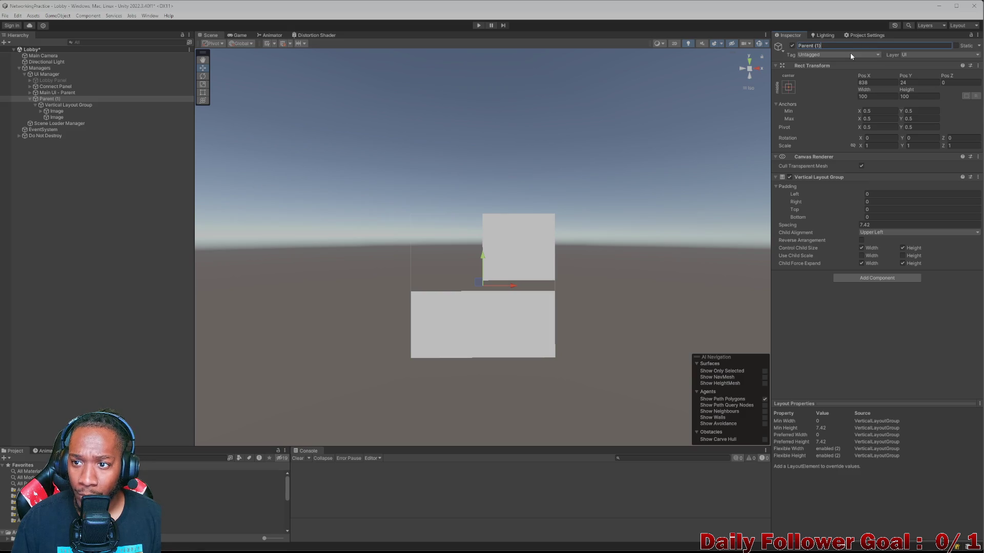
{"action": "left_click", "coordinate": [54, 105]}
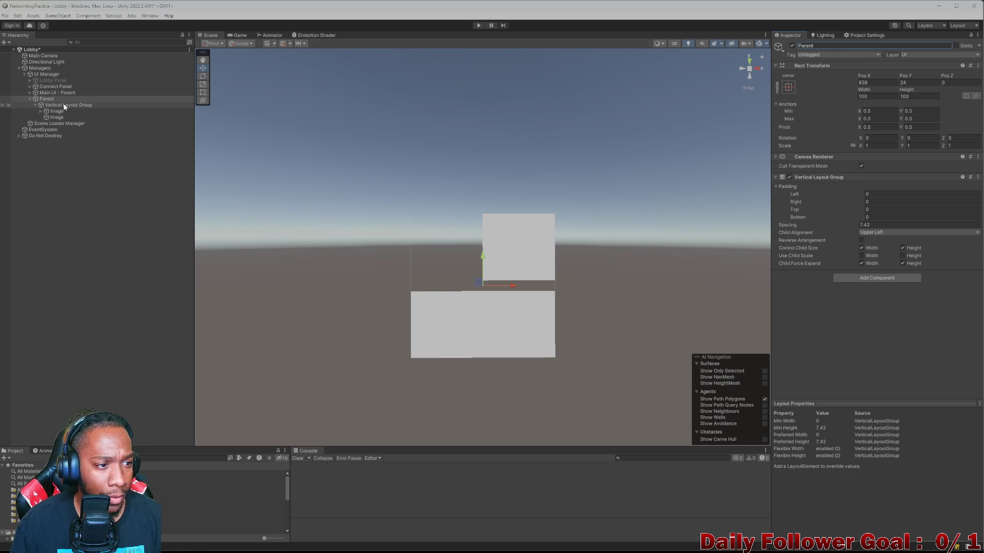
Step: Add a new Image directly under the outer Parent
{"action": "left_click", "coordinate": [36, 104]}
{"action": "left_click", "coordinate": [41, 94]}
{"action": "right_click", "coordinate": [43, 99]}
{"action": "mouse_move", "coordinate": [72, 278]}
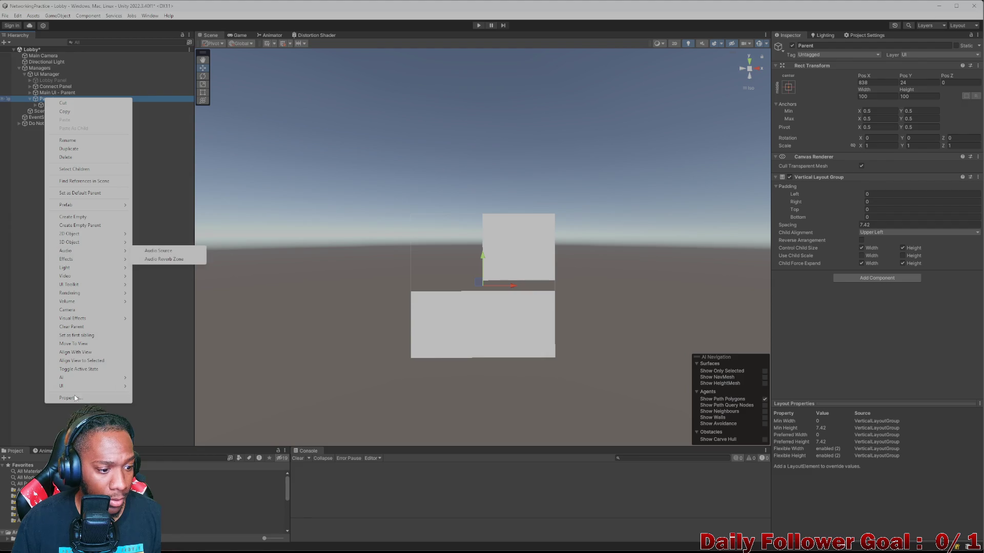
{"action": "mouse_move", "coordinate": [86, 388]}
{"action": "left_click", "coordinate": [146, 394]}
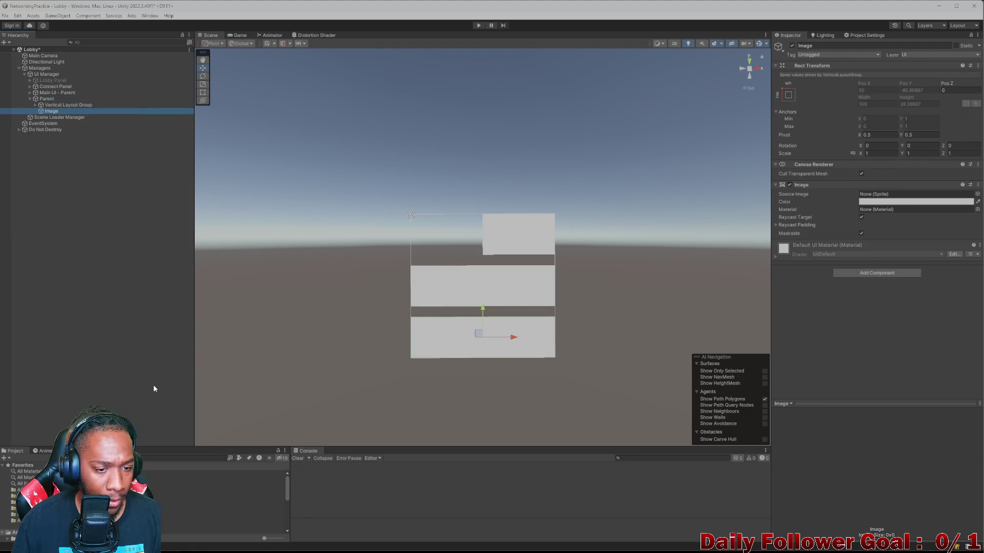
Step: Remove the Vertical Layout Group component from the outer Parent
{"action": "left_click", "coordinate": [29, 99]}
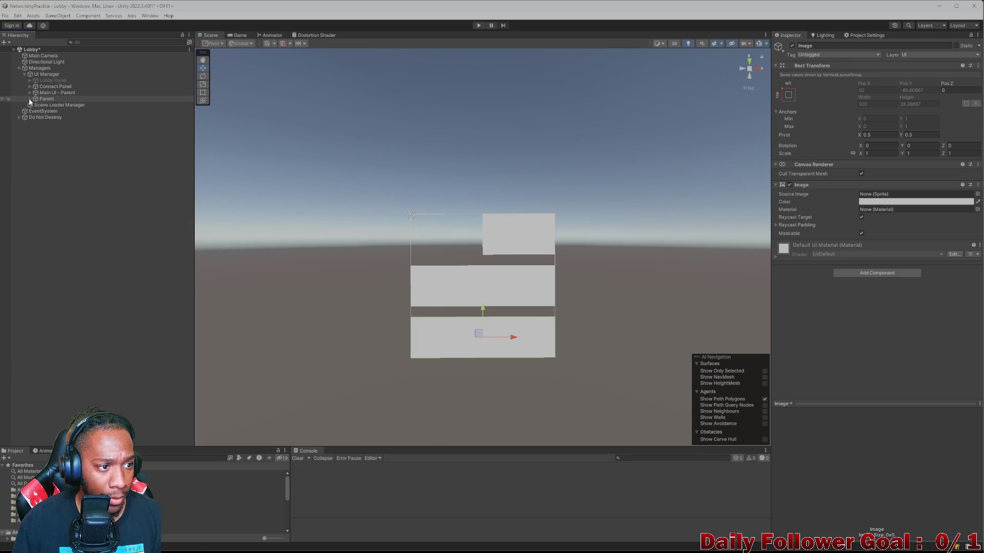
{"action": "left_click", "coordinate": [30, 101]}
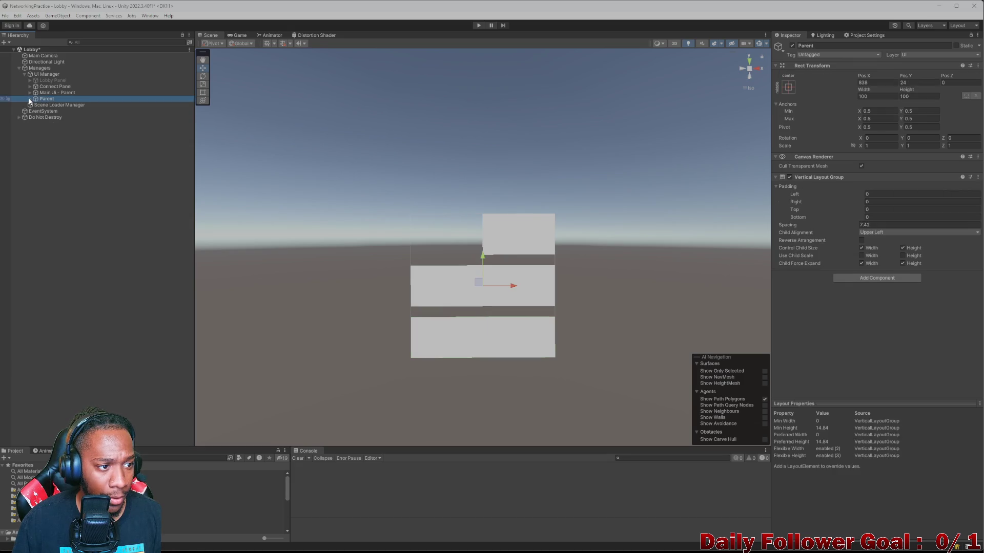
{"action": "left_click", "coordinate": [29, 98]}
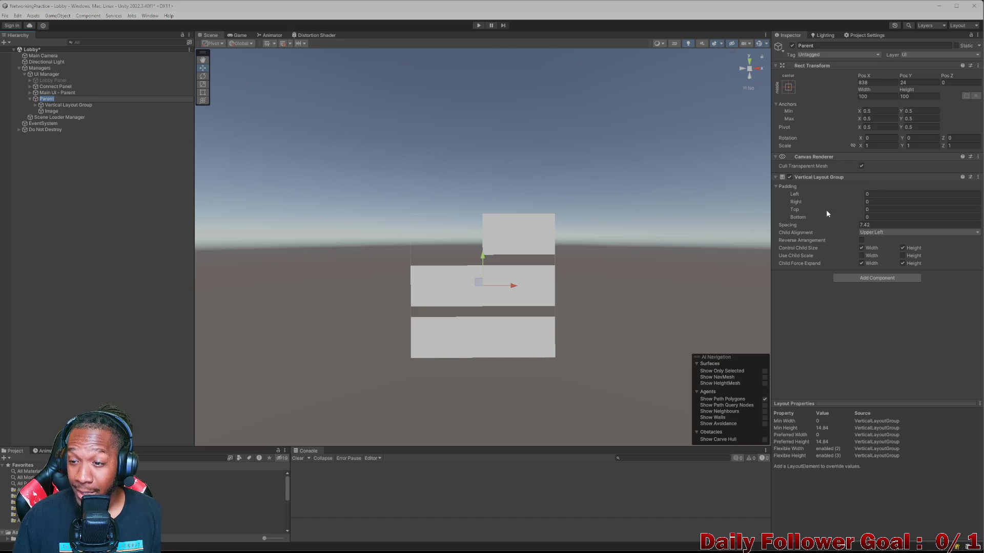
{"action": "left_click", "coordinate": [979, 179]}
{"action": "left_click", "coordinate": [981, 195]}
■ ■ ■ ■ ■
• TASK DESCRIPTION
Pictures aside, repeat every entry exactly as written.

• EXERCISE RESPONSE
{"action": "left_click", "coordinate": [54, 105]}
Step: Add a new Image directly under the outer Parent
{"action": "left_click", "coordinate": [36, 104]}
{"action": "left_click", "coordinate": [41, 94]}
{"action": "right_click", "coordinate": [43, 99]}
{"action": "mouse_move", "coordinate": [72, 278]}
{"action": "mouse_move", "coordinate": [86, 388]}
{"action": "left_click", "coordinate": [146, 394]}
Step: Remove the Vertical Layout Group component from the outer Parent
{"action": "left_click", "coordinate": [29, 99]}
{"action": "left_click", "coordinate": [30, 101]}
{"action": "left_click", "coordinate": [29, 98]}
{"action": "left_click", "coordinate": [979, 179]}
{"action": "left_click", "coordinate": [981, 195]}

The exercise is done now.